San Severo e il cortocircuito della politica locale tra coerenza smarrita e silenzi pesanti
La politica, soprattutto a livello locale, dovrebbe essere il luogo in cui le esigenze dei cittadini trovano ascolto e risposta concreta. È nei comuni che si misura la credibilità degli amministratori, la coerenza delle scelte e la capacità di tradurre le promesse elettorali in azioni tangibili. Tuttavia, sempre più spesso, questo ideale si scontra con una realtà fatta di calcoli, strategie e interessi che sembrano guardare altrove.
Le recenti elezioni provinciali svoltesi domenica offrono uno spunto emblematico per riflettere su questa deriva.

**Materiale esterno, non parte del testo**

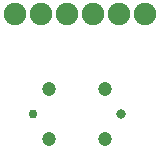
<source format=gbr>
%TF.GenerationSoftware,KiCad,Pcbnew,(6.0.9-0)*%
%TF.CreationDate,2022-11-16T11:59:38+01:00*%
%TF.ProjectId,GlowBand Dock PCB,476c6f77-4261-46e6-9420-446f636b2050,rev?*%
%TF.SameCoordinates,Original*%
%TF.FileFunction,Soldermask,Bot*%
%TF.FilePolarity,Negative*%
%FSLAX46Y46*%
G04 Gerber Fmt 4.6, Leading zero omitted, Abs format (unit mm)*
G04 Created by KiCad (PCBNEW (6.0.9-0)) date 2022-11-16 11:59:38*
%MOMM*%
%LPD*%
G01*
G04 APERTURE LIST*
%ADD10C,0.750013*%
%ADD11C,0.800000*%
%ADD12C,1.200000*%
%ADD13C,1.900000*%
G04 APERTURE END LIST*
D10*
%TO.C,U2*%
X95801499Y-70831714D03*
D11*
X103301626Y-70831714D03*
D12*
X97151511Y-72981574D03*
X101951613Y-68681600D03*
X101951613Y-72981574D03*
X97151511Y-68681600D03*
%TD*%
D13*
%TO.C,P1*%
X94294013Y-62392187D03*
X96494013Y-62392187D03*
X98694013Y-62392187D03*
X100894013Y-62392187D03*
X103094013Y-62392187D03*
X105294013Y-62392187D03*
%TD*%
M02*

</source>
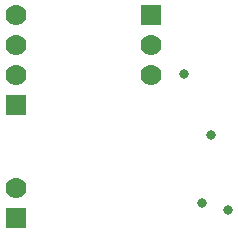
<source format=gbr>
%TF.GenerationSoftware,KiCad,Pcbnew,7.0.10-7.0.10~ubuntu20.04.1*%
%TF.CreationDate,2024-01-20T13:36:00-08:00*%
%TF.ProjectId,beambreak,6265616d-6272-4656-916b-2e6b69636164,rev?*%
%TF.SameCoordinates,Original*%
%TF.FileFunction,Copper,L2,Inr*%
%TF.FilePolarity,Positive*%
%FSLAX46Y46*%
G04 Gerber Fmt 4.6, Leading zero omitted, Abs format (unit mm)*
G04 Created by KiCad (PCBNEW 7.0.10-7.0.10~ubuntu20.04.1) date 2024-01-20 13:36:00*
%MOMM*%
%LPD*%
G01*
G04 APERTURE LIST*
%TA.AperFunction,ComponentPad*%
%ADD10R,1.778000X1.778000*%
%TD*%
%TA.AperFunction,ComponentPad*%
%ADD11C,1.778000*%
%TD*%
%TA.AperFunction,ViaPad*%
%ADD12C,0.800000*%
%TD*%
G04 APERTURE END LIST*
D10*
%TO.N,GNDS*%
%TO.C,J3*%
X131064000Y-85725000D03*
D11*
%TO.N,/5V0*%
X131064000Y-88265000D03*
%TO.N,/~{ON}*%
X131064000Y-90805000D03*
%TD*%
D10*
%TO.N,GND*%
%TO.C,J2*%
X119634000Y-93345000D03*
D11*
%TO.N,/12V*%
X119634000Y-90805000D03*
%TO.N,/IN*%
X119634000Y-88265000D03*
%TO.N,unconnected-(J2-Pad4)*%
X119634000Y-85725000D03*
%TD*%
D10*
%TO.N,GND*%
%TO.C,J1*%
X119634000Y-102870000D03*
D11*
%TO.N,/12V*%
X119634000Y-100330000D03*
%TD*%
D12*
%TO.N,GNDS*%
X136144000Y-95885000D03*
X135382000Y-101600000D03*
%TO.N,GND*%
X137541000Y-102235000D03*
%TO.N,/~{ON}*%
X133858000Y-90678000D03*
%TD*%
M02*

</source>
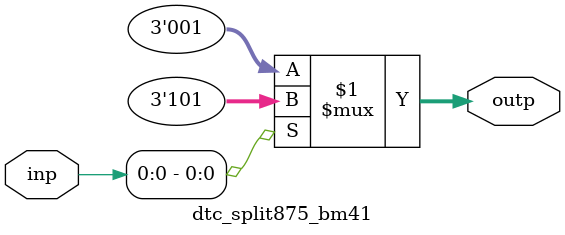
<source format=v>
module dtc_split875_bm41 (
	input  wire [5-1:0] inp,
	output wire [3-1:0] outp
);


	assign outp = (inp[0]) ? 3'b101 : 3'b001;

endmodule
</source>
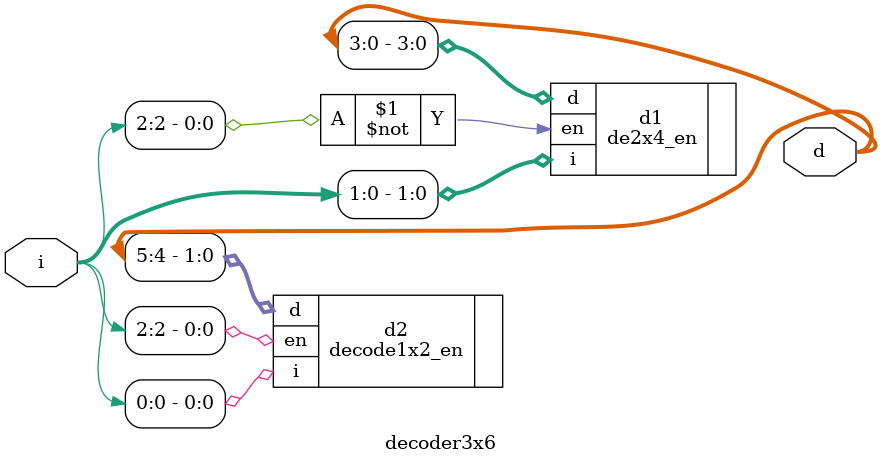
<source format=v>
module decoder3x6 (output [5:0]d,input [2:0]i);
	de2x4_en d1 (.d(d[3:0]),.en(~i[2]),.i(i[1:0]));
	decode1x2_en d2 (.d(d[5:4]),.en(i[2]),.i(i[0]));
endmodule 
</source>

A San Severo, secondo quanto emerso, il sindaco Colangelo avrebbe delegato un rappresentante a votare un candidato di area politica opposta rispetto a quella che sostiene la sua amministrazione, rinunciando di fatto a sostenere il candidato di Fratelli d’Italia.Il delegato ha votato il candidato di sinistra PD. Una scelta che, al di là delle motivazioni ufficiali — se mai verranno chiarite — appare politicamente significativa e difficilmente comprensibile agli occhi della cittadinanza.
Il punto non è soltanto il voto in sé, ma ciò che rappresenta: un segnale di discontinuità, o peggio, di incoerenza, che alimenta il sospetto di una politica guidata più dalla convenienza che da una visione. Quando gli schieramenti diventano fluidi e le alleanze variabili, il rischio è che a determinare le decisioni non siano più i programmi o i valori, ma la necessità di consolidare posizioni di potere.

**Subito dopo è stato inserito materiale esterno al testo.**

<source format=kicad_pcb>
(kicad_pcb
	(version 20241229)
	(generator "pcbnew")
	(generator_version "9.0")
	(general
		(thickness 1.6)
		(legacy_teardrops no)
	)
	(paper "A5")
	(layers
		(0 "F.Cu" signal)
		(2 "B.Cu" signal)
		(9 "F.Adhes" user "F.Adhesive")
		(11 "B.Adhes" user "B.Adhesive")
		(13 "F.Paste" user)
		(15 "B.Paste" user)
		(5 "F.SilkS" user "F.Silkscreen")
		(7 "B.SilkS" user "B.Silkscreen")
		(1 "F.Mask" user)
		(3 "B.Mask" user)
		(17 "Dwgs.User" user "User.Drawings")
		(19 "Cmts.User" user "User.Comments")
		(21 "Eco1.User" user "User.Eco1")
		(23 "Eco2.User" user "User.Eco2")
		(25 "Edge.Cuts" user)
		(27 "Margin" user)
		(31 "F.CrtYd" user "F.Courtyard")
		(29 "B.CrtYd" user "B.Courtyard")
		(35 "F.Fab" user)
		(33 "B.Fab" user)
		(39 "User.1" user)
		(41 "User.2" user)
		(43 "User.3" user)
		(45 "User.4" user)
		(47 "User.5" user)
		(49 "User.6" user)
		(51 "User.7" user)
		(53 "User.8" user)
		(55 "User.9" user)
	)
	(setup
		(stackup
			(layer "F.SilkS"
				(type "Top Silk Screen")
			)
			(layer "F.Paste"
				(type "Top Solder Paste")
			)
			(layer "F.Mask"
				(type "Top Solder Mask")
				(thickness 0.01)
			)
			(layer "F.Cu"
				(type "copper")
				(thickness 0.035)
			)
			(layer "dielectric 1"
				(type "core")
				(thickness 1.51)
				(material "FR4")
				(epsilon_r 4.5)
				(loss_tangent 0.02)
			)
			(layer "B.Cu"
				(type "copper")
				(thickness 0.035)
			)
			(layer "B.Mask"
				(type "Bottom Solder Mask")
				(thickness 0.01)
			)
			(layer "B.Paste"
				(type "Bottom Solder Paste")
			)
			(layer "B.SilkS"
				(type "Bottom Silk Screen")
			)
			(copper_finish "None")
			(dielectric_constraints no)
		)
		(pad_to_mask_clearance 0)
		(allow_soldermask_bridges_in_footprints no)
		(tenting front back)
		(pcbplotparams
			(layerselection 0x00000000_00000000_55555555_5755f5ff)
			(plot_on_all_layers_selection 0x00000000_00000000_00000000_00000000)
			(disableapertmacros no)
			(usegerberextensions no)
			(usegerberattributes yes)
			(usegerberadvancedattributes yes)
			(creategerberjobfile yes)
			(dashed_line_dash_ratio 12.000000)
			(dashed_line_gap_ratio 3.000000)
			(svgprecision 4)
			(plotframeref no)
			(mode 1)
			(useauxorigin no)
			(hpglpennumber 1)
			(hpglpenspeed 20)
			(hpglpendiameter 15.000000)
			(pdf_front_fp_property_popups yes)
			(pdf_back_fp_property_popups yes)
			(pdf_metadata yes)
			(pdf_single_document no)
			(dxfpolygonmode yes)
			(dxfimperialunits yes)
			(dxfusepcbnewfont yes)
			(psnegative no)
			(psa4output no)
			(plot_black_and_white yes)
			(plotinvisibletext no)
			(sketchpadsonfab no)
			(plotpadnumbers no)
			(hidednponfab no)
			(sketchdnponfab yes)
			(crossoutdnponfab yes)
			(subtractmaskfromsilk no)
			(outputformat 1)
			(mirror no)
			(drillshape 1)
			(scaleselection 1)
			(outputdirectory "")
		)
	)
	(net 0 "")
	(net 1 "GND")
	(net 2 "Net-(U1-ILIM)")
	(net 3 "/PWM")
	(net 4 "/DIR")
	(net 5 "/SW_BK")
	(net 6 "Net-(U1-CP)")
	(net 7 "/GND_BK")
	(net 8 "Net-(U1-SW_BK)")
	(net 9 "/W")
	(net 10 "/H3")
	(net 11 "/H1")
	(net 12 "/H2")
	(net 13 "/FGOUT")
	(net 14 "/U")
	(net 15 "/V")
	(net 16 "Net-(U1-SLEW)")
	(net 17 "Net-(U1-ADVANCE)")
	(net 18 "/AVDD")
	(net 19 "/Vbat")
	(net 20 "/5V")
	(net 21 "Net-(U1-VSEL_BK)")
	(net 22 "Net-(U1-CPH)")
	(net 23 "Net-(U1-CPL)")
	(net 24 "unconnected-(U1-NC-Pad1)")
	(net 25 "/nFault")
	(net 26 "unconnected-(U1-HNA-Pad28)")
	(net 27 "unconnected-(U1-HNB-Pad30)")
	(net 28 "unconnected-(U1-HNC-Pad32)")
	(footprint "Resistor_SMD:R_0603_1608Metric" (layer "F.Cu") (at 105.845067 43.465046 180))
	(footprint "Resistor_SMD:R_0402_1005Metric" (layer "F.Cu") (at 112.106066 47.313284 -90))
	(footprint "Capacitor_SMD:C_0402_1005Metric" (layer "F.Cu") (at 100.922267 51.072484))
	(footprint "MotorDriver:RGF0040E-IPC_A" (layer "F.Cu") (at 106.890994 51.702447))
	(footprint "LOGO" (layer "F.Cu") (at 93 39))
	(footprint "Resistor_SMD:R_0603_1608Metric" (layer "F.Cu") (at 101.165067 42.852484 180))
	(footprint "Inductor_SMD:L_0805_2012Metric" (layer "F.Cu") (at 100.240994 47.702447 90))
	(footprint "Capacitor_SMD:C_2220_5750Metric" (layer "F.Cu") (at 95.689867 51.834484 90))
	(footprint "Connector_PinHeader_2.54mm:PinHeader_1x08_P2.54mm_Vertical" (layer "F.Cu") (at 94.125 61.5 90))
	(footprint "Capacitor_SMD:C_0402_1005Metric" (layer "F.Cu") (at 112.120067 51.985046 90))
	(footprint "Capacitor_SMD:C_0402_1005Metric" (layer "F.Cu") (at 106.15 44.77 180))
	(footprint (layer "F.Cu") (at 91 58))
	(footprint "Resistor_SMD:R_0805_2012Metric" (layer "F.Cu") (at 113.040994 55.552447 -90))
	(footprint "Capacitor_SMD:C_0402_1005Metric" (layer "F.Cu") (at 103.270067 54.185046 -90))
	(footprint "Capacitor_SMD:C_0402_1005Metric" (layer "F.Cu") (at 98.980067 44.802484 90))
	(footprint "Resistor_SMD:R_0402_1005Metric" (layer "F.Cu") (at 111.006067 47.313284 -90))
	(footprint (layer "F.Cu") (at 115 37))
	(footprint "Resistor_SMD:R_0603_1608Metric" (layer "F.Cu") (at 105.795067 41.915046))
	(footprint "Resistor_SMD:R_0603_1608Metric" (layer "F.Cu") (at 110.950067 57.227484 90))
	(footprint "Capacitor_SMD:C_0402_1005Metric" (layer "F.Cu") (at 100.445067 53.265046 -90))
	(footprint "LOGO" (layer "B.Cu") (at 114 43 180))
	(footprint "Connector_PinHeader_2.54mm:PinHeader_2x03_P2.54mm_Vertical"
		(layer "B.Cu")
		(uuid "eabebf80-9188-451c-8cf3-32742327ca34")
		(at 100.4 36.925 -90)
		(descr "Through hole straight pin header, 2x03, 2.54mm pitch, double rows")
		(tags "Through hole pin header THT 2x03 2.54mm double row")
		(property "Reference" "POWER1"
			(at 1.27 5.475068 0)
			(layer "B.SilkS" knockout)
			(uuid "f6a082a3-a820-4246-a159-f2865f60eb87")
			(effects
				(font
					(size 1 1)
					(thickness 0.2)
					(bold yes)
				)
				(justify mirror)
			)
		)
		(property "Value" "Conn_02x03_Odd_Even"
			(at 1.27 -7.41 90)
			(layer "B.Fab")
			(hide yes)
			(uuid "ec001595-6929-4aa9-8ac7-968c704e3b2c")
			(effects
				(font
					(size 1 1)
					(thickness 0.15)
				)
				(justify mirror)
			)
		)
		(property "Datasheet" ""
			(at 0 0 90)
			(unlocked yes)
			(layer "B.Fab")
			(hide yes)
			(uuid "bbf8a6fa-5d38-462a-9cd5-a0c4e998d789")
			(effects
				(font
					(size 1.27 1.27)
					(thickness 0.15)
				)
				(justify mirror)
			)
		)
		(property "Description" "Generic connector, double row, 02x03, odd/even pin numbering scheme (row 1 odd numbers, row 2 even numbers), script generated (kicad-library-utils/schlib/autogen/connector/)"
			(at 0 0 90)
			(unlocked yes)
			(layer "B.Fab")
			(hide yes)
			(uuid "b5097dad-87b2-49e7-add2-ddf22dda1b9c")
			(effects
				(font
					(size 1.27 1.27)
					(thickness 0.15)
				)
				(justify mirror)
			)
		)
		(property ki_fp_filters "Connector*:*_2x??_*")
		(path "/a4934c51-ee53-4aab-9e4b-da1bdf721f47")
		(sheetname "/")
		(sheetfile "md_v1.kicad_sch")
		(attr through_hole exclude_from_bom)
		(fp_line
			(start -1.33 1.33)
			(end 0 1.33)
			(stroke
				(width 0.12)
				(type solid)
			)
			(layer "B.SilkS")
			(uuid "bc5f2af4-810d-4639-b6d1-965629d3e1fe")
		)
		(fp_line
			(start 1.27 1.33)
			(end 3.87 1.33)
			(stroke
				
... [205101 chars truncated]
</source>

A rendere il quadro ancora più complesso è il silenzio dei rappresentanti locali di Fratelli d’Italia. Nomi di riferimento come La Salandra, la Fallucchi e il consigliere regionale Nicola Gatta non hanno, almeno finora, espresso una posizione chiara su quanto accaduto. Un’assenza di reazione che pesa, perché in politica anche il silenzio comunica — e spesso rafforza l’idea di una mancanza di controllo o di volontà nel difendere una linea politica coerente.
Nel frattempo, si fa strada una percezione sempre più diffusa: che le dinamiche interne al centrodestra, segnate da divisioni e rivalità, finiscano per favorire indirettamente l’azione politica dell’area opposta. La figura di Piemontese, in questo contesto, viene letta da alcuni come emblematica di una capacità di incidere anche oltre il proprio schieramento, approfittando delle fragilità altrui.
Il risultato è una crescente disaffezione da parte dei cittadini, in particolare di quelli più attenti e consapevoli, che osservano con disincanto una politica percepita come distante, autoreferenziale e poco trasparente. Le promesse fatte in campagna elettorale sembrano sbiadire di fronte a scelte che appaiono dettate da logiche interne piuttosto che da un reale impegno verso il bene comune.
Amministrare una città come San Severo non è semplice, soprattutto considerando le difficoltà ereditate dal passato. Ma proprio per questo servirebbero scelte chiare, coraggiose e coerenti. A due anni dall’inizio del mandato, molti si interrogano su quale sia stata la direzione intrapresa e su quanto sia stato realmente fatto per cambiare le cose.
La sensazione, sempre più diffusa, è che chi avrebbe dovuto imprimere una svolta si sia invece adattato alle dinamiche del potere. E in questo scenario, a perdere non è soltanto la cittadinanza, ma anche chi continua a sostenere, spesso in silenzio, una politica che sembra aver smarrito il senso della propria missione.